A recent article on the Illusion of Certainity by Rory Sutherland refers to the Waggle Dance as an example of the need for risk and innovation if we are to progress. When a bee finds a good source of nectar, it returns to the hive and waggles its bum to give directions to the other bees. (Really! See David Attenborough below). Luckily, not all bees follow the instructions.

Rory Sutherland writes :

– Bees seem to have spotted this trade-off between narrow and broad-scale efficiency 20 million years ago. Although most of them follow the waggle-dance (exploiting what is already known), a significant minority do not. These R&D bees explore at random, seeking nectar and pollen from sources as yet unknown. Most of these journeys are individually wasteful — but every now and then they pay off hugely in the form of a new find. Indeed there would be no bees without this ‘inefficiency’; hives would end up starving to death.

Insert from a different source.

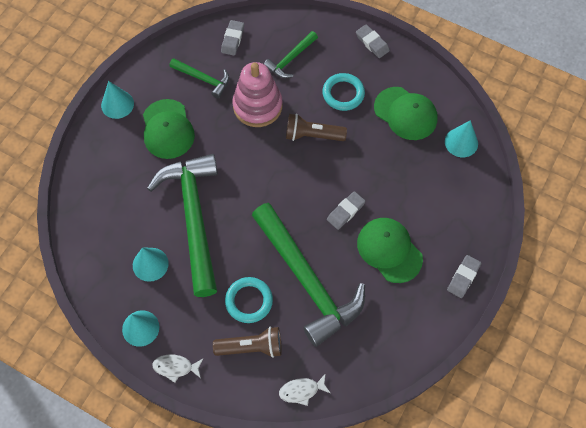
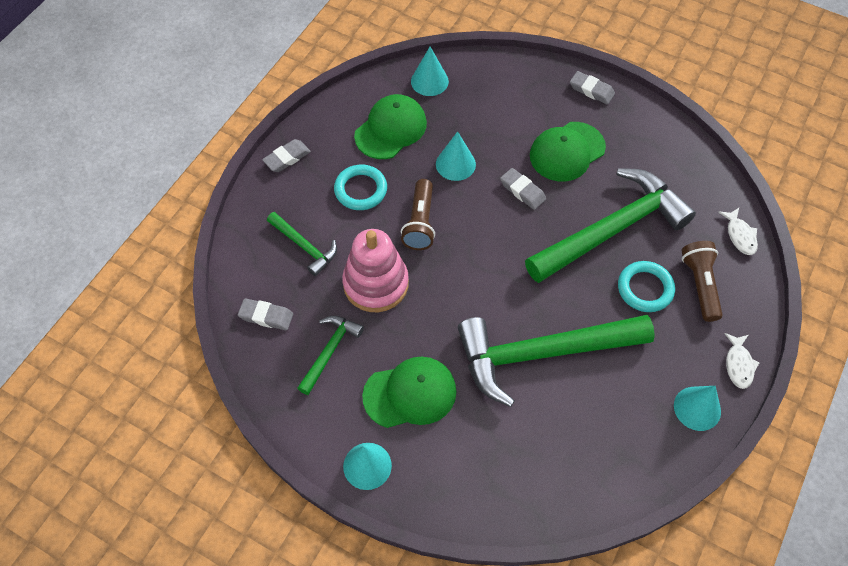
camera: 90 degrees left, 5 degrees down
turquoise cone [133,248,169,282] -> turquoise cone moved to [436,131,476,181]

– Bees are still around because they are part deterministic and part probabilistic in their behaviour. They use their ‘evidence-based’ waggle-dance data-model up to a point, but correct for the fact that it is incomplete, temporary and weighted to the past. Institutionalised humans obtain a false sense of certainty by assuming that life is one big waggle-dance: that what is optimal in a one-off transaction in a certain present is also optimal at scale, in an uncertain, long-term future. Even insects have figured out this is dumb. Like Socrates, bees know how much they don’t know.